Instructions to follow
Leave out the pictures, and retype the remaining data exactly.

Recorded information
• • • • •

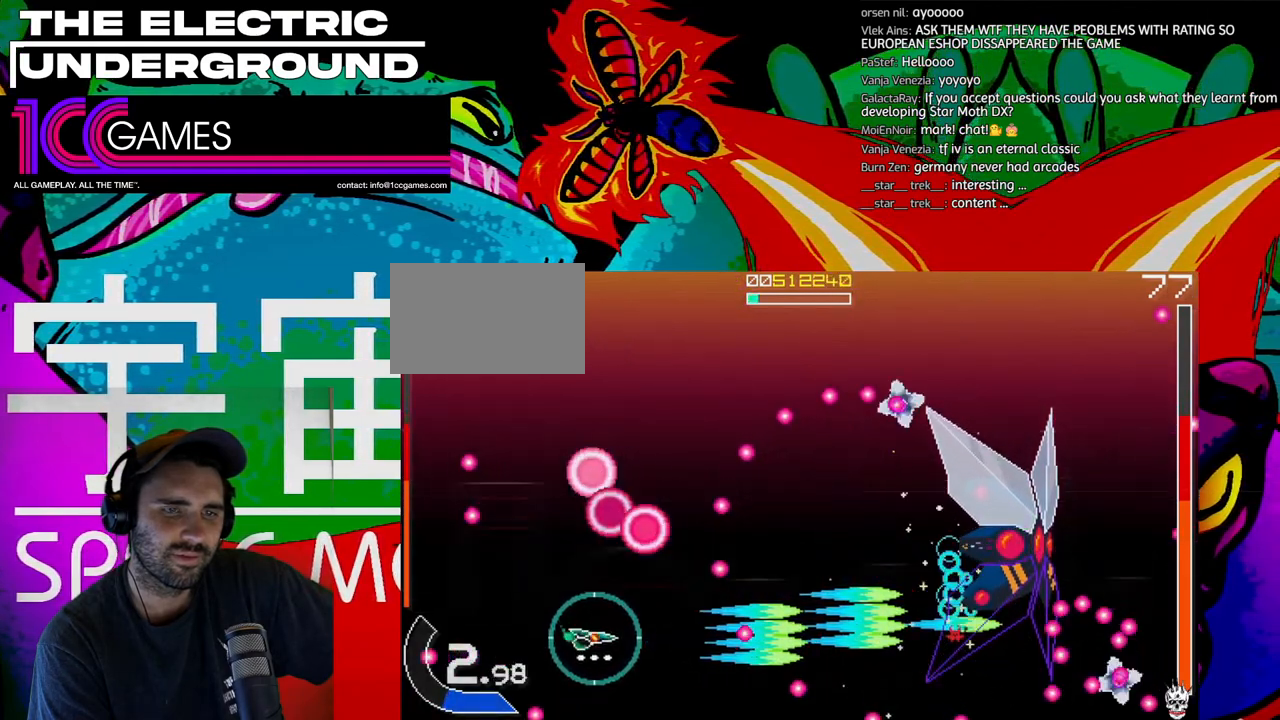
{"dt_ms": 500, "buttons": ["SQUARE", "TRIANGLE"], "left_stick": "left", "events": [[200, "left_stick", "up"], [367, "left_stick", "left"], [433, "left_stick", "center"], [500, "left_stick", "left"]]}
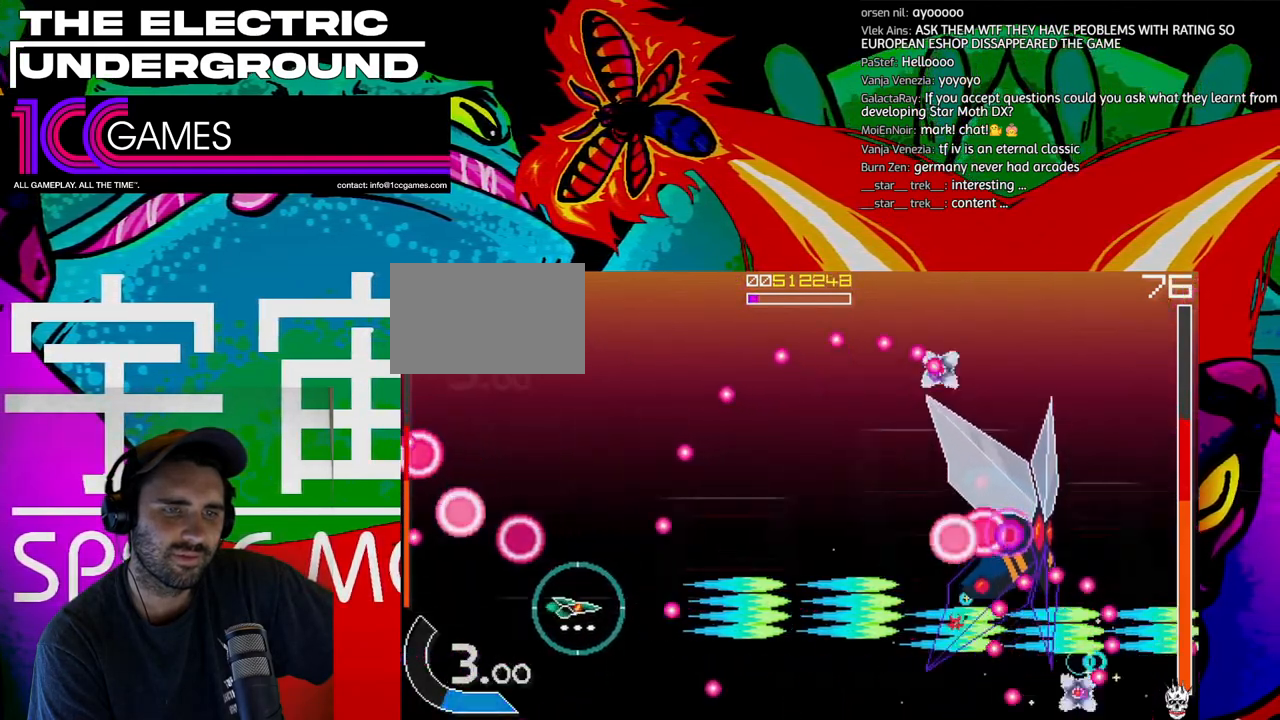
{"dt_ms": 500, "buttons": ["SQUARE", "TRIANGLE"], "left_stick": "up-left"}
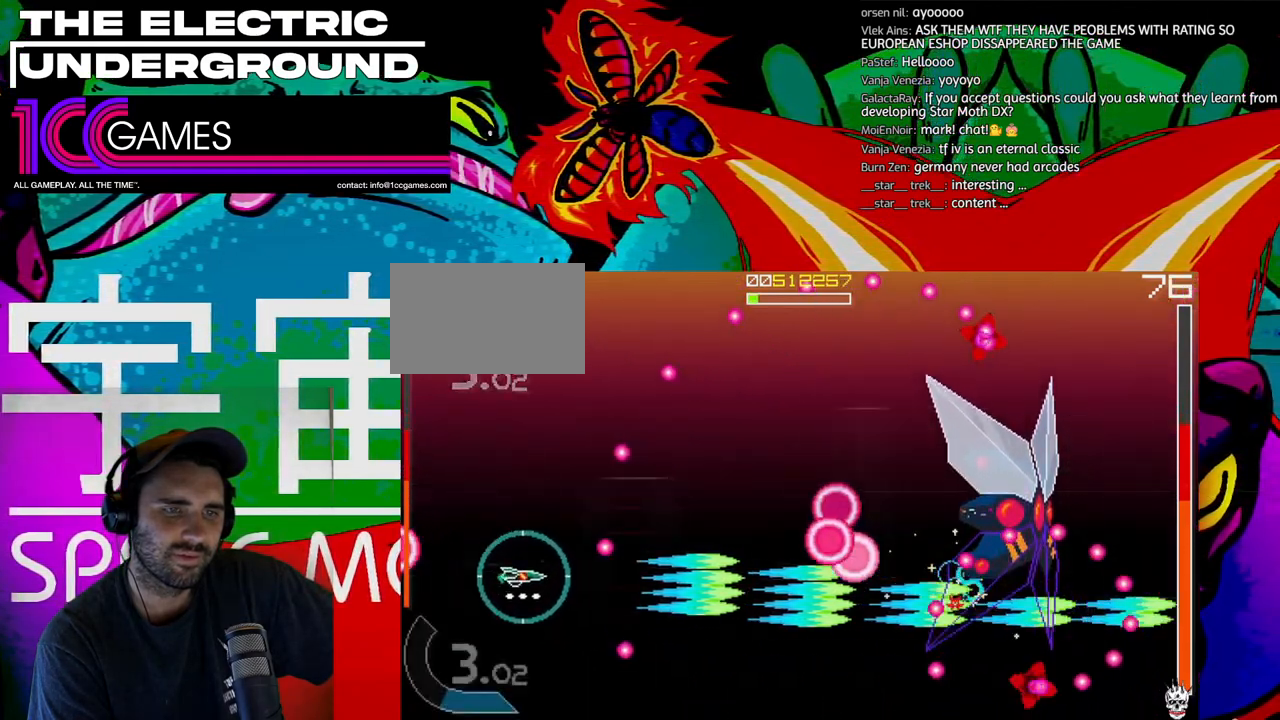
{"dt_ms": 500, "buttons": ["SQUARE", "TRIANGLE"], "left_stick": "center", "events": [[133, "left_stick", "up"], [400, "left_stick", "center"]]}
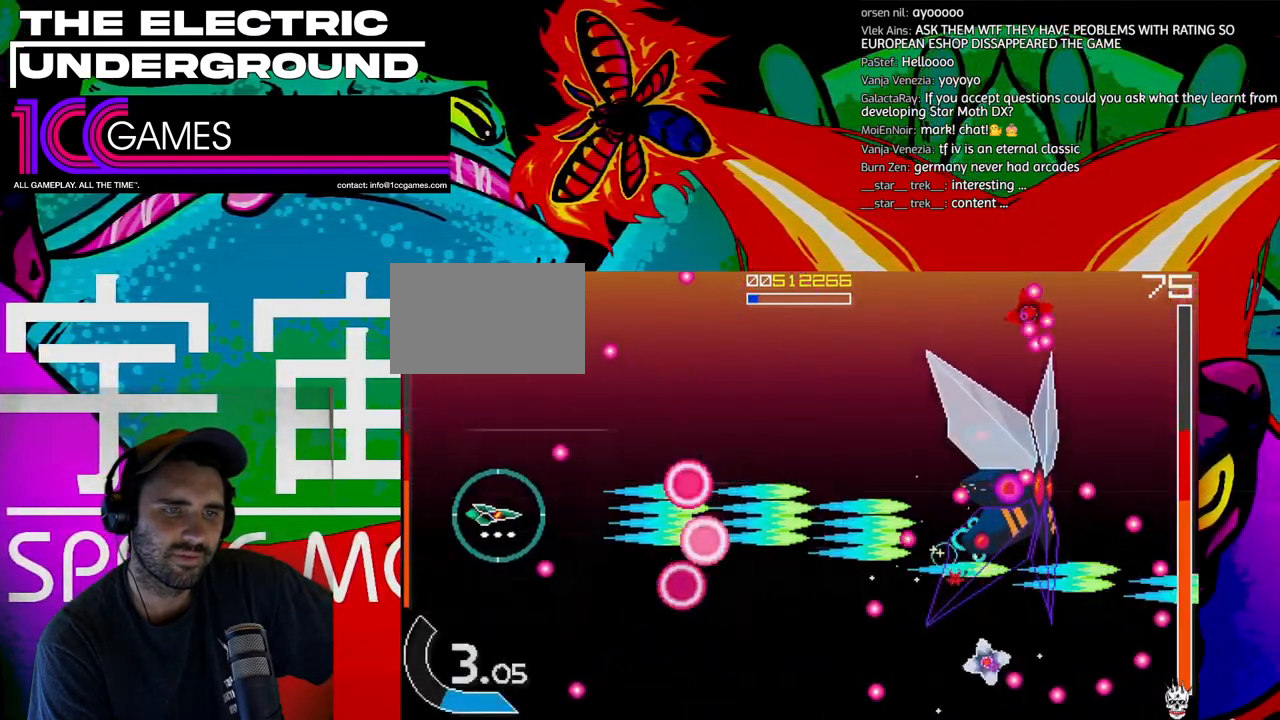
{"dt_ms": 500, "buttons": ["SQUARE", "TRIANGLE"], "left_stick": "center", "events": []}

• • • • •

Answer to this task
{"dt_ms": 500, "buttons": ["SQUARE", "TRIANGLE"], "left_stick": "left", "events": [[200, "left_stick", "up"], [367, "left_stick", "left"], [433, "left_stick", "center"], [500, "left_stick", "left"]]}
{"dt_ms": 500, "buttons": ["SQUARE", "TRIANGLE"], "left_stick": "up-left"}
{"dt_ms": 500, "buttons": ["SQUARE", "TRIANGLE"], "left_stick": "center", "events": [[133, "left_stick", "up"], [400, "left_stick", "center"]]}
{"dt_ms": 500, "buttons": ["SQUARE", "TRIANGLE"], "left_stick": "center", "events": []}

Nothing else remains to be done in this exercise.